EXERCISE INSTRUCTIONS: Please output exactly the part of the records below that opens with the line containing "X018693Y019479D01*" and closes with the line containing "X019356Y018804D01*", both lines included, and nothing else.

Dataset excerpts
'''
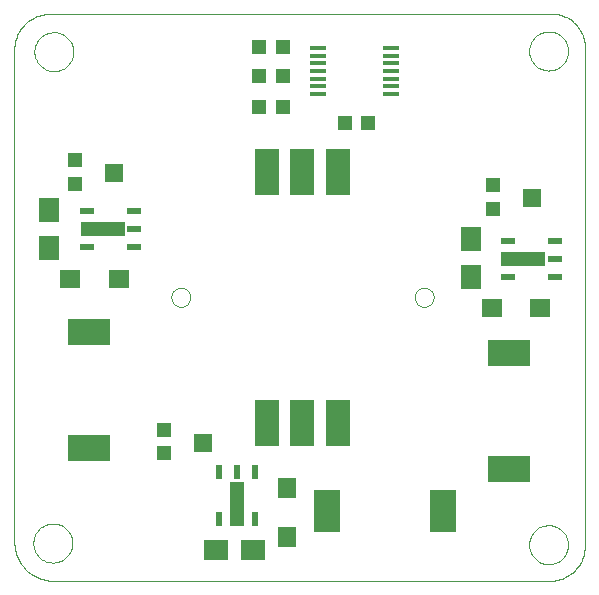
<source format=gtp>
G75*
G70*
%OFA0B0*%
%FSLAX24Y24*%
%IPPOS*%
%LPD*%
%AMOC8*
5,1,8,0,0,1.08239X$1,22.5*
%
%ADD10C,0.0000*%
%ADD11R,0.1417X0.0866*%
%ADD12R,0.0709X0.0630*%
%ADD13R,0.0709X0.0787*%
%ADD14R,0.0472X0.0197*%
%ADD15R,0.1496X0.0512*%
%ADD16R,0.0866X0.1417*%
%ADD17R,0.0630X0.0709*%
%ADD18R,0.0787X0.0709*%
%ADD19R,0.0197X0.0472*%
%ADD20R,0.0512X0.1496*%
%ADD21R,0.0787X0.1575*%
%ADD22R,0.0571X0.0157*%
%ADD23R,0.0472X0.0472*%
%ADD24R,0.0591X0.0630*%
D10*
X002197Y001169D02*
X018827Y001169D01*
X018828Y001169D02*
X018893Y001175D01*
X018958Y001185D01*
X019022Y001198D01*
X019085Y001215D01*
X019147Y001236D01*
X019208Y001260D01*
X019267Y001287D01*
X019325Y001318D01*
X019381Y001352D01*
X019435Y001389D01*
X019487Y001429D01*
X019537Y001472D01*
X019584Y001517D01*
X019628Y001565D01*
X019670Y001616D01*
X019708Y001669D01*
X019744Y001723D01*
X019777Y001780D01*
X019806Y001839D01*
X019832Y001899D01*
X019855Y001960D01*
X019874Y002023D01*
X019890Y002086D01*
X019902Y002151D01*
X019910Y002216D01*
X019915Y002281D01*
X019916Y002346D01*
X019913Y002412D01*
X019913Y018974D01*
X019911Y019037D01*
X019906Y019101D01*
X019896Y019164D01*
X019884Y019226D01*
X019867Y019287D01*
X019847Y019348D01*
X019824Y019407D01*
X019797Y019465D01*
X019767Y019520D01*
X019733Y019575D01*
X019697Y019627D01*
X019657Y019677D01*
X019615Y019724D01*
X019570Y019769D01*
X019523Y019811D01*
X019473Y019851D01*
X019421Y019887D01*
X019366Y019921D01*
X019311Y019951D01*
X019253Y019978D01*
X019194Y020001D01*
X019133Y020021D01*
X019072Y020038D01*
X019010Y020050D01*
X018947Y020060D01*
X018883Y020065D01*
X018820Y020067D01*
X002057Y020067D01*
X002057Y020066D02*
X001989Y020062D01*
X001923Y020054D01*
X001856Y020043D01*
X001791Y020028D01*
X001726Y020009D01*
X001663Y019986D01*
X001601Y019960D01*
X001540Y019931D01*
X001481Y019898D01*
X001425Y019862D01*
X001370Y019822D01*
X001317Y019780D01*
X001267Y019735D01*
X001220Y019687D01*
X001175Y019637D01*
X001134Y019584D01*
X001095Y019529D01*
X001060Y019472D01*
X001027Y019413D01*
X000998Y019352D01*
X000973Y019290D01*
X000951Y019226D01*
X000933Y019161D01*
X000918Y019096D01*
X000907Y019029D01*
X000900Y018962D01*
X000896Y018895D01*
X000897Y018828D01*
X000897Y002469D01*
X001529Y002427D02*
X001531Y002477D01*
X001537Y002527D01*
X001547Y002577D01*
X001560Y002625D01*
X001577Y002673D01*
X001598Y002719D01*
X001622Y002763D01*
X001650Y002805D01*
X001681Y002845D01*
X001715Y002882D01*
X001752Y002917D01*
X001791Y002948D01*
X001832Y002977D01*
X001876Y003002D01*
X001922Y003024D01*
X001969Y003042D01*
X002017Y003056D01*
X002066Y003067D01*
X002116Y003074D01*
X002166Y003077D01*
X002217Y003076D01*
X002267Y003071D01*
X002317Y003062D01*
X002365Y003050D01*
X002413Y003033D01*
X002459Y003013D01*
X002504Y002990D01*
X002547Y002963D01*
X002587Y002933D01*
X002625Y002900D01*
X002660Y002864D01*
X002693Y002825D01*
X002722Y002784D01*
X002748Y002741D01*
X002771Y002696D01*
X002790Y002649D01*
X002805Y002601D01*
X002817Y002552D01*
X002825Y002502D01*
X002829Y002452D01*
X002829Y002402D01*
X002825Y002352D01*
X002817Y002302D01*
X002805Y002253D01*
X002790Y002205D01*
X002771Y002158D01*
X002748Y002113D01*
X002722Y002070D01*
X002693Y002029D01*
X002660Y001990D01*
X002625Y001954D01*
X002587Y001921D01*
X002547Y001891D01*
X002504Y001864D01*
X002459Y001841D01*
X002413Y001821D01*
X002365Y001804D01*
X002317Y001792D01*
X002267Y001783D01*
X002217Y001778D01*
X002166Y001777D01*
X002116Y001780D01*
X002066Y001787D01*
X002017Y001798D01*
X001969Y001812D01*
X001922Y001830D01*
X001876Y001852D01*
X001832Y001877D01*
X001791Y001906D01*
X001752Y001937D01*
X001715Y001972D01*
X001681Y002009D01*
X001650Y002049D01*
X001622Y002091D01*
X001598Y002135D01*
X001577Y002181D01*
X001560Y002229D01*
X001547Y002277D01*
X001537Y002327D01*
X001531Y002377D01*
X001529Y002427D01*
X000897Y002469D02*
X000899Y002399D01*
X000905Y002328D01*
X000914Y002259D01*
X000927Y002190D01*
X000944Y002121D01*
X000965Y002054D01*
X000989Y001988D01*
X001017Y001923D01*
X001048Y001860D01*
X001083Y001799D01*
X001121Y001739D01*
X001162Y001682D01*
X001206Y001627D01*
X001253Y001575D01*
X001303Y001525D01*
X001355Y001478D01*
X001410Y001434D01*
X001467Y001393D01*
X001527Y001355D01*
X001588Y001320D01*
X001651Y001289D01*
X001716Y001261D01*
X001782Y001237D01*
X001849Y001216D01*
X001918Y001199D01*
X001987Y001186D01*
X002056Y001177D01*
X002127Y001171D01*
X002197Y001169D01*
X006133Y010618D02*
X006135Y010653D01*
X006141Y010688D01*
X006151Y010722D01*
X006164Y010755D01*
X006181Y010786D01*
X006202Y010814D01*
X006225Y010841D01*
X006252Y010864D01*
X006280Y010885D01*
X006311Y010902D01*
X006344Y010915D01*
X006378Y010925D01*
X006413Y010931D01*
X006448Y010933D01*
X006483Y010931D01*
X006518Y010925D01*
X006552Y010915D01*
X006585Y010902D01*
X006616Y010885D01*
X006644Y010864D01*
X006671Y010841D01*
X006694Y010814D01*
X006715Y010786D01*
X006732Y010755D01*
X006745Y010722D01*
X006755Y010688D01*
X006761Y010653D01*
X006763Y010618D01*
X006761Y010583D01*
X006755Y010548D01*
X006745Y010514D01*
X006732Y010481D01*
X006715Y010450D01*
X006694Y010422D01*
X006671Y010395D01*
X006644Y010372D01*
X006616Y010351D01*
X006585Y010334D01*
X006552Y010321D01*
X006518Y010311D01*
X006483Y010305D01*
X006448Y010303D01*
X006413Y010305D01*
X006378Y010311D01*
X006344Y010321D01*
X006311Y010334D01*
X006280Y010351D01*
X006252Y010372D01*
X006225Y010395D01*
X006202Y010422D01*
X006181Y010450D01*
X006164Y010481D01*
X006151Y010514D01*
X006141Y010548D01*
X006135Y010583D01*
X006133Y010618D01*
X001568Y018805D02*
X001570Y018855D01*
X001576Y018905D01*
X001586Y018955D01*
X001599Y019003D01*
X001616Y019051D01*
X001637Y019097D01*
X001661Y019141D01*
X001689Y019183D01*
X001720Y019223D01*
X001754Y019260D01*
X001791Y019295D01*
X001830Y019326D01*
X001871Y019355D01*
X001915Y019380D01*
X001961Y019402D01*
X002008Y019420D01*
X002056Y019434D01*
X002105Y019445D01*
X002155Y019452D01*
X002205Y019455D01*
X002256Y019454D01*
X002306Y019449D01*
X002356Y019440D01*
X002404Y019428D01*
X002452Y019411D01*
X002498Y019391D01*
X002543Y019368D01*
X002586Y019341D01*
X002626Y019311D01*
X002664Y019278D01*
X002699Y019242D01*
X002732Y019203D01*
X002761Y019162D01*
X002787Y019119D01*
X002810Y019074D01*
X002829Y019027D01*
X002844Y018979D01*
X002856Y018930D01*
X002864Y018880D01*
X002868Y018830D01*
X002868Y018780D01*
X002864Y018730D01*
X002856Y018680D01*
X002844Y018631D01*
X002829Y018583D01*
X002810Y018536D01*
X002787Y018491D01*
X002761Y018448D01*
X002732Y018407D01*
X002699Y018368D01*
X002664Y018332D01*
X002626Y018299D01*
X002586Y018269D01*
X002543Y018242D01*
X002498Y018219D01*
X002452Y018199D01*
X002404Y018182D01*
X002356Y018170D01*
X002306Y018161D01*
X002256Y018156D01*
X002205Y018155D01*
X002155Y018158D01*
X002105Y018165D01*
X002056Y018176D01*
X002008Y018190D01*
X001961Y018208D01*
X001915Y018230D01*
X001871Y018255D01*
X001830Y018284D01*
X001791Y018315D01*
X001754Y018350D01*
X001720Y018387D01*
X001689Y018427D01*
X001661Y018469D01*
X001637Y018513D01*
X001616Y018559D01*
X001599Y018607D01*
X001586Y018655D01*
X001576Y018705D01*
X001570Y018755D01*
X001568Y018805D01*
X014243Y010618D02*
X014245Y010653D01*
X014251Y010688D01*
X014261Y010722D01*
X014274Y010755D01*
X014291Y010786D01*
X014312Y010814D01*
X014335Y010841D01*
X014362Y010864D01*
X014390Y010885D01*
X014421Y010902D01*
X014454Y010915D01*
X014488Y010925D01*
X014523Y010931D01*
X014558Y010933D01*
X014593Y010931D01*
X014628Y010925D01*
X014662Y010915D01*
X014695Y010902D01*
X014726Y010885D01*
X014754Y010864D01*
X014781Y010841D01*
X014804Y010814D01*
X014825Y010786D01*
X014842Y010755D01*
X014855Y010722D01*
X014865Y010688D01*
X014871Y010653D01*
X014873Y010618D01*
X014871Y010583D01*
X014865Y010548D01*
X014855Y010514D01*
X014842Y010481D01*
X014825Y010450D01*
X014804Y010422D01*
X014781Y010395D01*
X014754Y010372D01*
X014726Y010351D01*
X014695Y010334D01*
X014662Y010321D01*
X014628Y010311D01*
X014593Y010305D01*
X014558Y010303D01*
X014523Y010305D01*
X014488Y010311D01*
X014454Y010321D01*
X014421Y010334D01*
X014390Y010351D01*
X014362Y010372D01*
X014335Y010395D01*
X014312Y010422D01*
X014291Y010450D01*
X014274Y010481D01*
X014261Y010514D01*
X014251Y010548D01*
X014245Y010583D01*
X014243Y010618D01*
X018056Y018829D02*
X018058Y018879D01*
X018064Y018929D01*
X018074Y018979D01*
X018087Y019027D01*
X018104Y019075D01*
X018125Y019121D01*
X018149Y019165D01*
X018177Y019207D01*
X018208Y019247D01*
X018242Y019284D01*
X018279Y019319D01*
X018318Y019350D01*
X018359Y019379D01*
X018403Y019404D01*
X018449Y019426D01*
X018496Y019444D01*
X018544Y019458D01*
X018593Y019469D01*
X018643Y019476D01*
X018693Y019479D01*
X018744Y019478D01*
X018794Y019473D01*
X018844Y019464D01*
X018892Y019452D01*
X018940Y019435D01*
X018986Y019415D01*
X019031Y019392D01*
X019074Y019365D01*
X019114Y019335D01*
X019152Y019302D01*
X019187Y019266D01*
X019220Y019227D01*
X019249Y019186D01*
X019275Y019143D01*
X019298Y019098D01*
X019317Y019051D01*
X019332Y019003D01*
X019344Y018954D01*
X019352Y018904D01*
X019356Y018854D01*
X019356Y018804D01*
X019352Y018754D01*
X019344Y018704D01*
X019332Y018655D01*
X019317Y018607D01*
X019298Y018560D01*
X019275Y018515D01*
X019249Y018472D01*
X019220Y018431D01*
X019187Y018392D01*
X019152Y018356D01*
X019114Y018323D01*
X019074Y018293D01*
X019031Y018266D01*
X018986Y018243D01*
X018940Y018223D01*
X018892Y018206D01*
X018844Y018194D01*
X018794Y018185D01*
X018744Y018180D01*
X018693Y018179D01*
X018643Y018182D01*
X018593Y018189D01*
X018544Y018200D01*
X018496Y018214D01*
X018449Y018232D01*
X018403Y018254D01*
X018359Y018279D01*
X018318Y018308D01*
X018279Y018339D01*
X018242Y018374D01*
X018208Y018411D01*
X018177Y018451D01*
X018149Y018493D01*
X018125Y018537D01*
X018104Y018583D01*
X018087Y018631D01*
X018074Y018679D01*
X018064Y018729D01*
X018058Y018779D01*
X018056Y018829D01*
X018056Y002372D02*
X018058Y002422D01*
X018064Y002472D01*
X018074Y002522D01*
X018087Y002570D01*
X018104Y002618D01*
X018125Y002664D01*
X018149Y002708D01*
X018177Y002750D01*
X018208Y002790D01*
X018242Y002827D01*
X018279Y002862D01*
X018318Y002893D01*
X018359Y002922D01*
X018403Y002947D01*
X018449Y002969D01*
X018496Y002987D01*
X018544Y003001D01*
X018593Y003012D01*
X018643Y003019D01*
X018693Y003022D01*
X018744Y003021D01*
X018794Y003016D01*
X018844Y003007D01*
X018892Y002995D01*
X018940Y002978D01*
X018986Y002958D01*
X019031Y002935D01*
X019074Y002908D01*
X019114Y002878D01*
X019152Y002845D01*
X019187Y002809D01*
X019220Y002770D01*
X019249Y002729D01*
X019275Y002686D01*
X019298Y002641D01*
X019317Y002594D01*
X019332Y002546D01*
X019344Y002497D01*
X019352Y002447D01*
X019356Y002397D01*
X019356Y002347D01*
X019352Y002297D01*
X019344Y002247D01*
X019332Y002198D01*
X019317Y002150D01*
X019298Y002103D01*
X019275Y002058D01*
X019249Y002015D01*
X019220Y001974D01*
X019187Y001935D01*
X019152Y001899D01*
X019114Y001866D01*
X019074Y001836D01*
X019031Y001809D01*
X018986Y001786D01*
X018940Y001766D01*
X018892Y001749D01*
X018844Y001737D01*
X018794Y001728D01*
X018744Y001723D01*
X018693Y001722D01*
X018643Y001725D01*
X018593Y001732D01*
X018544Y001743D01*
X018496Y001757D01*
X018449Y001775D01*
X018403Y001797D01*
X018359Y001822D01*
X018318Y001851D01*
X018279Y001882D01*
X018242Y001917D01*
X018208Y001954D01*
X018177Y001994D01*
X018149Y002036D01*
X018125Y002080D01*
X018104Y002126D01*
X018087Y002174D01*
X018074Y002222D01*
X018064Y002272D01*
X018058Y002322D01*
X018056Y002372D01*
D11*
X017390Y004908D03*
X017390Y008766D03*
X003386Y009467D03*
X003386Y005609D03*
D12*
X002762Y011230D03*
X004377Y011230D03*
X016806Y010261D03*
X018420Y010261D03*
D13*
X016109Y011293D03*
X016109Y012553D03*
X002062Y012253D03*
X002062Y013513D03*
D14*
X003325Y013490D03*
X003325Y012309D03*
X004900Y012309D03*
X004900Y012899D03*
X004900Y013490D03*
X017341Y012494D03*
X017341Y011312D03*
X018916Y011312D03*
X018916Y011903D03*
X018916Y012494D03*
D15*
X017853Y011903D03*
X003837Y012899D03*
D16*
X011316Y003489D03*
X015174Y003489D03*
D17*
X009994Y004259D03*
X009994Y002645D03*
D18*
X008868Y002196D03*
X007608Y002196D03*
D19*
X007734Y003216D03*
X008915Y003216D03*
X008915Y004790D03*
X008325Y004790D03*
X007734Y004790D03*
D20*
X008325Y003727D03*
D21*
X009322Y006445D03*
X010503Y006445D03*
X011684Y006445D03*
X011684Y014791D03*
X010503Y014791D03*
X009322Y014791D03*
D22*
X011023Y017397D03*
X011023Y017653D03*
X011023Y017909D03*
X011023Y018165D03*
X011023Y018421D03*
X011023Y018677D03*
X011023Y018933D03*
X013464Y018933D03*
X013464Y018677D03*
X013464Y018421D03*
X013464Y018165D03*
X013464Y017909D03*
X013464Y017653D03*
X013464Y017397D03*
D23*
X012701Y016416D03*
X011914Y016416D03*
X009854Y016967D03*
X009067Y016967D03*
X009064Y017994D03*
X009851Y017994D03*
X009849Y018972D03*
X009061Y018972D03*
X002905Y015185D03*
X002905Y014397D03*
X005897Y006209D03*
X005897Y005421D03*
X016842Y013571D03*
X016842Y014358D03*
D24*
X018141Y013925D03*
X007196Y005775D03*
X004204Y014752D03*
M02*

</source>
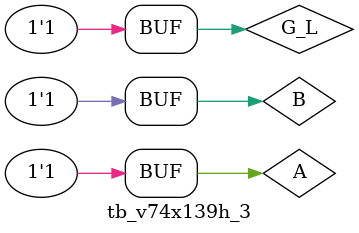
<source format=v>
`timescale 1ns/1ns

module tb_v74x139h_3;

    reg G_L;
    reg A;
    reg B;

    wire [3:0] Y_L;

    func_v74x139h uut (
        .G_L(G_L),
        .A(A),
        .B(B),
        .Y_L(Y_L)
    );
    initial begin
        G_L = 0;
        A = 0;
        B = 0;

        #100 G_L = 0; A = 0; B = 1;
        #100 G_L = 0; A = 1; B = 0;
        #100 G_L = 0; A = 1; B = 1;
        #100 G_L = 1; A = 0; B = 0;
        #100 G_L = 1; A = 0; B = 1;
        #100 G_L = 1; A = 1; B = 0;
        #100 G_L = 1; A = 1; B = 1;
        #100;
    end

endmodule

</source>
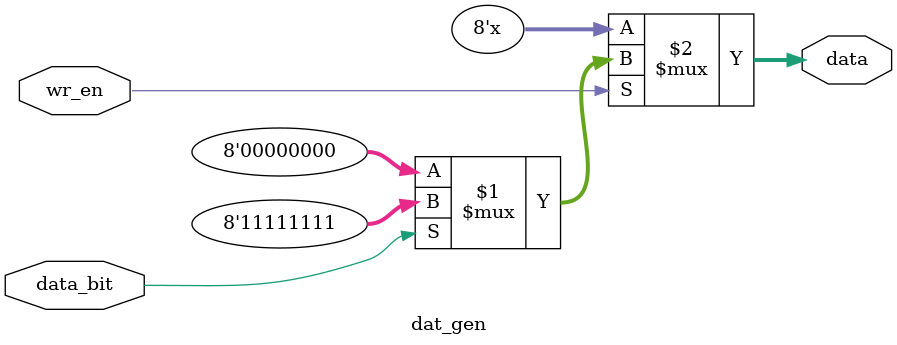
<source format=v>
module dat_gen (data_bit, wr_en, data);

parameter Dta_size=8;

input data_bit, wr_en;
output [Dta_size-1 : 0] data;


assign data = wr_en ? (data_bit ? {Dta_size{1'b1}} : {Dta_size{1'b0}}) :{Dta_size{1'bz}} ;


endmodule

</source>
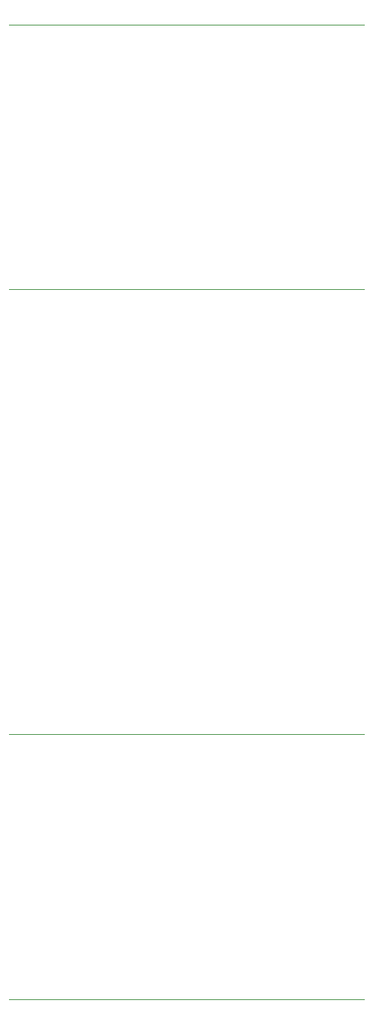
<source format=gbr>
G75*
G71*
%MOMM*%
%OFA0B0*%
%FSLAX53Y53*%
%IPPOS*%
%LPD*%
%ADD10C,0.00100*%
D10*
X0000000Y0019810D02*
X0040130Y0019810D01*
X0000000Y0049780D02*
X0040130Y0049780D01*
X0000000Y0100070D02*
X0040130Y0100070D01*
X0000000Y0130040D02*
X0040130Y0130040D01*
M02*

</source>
'''
RESULT OF THE EXERCISE:
X018693Y019479D01*
X018744Y019478D01*
X018794Y019473D01*
X018844Y019464D01*
X018892Y019452D01*
X018940Y019435D01*
X018986Y019415D01*
X019031Y019392D01*
X019074Y019365D01*
X019114Y019335D01*
X019152Y019302D01*
X019187Y019266D01*
X019220Y019227D01*
X019249Y019186D01*
X019275Y019143D01*
X019298Y019098D01*
X019317Y019051D01*
X019332Y019003D01*
X019344Y018954D01*
X019352Y018904D01*
X019356Y018854D01*
X019356Y018804D01*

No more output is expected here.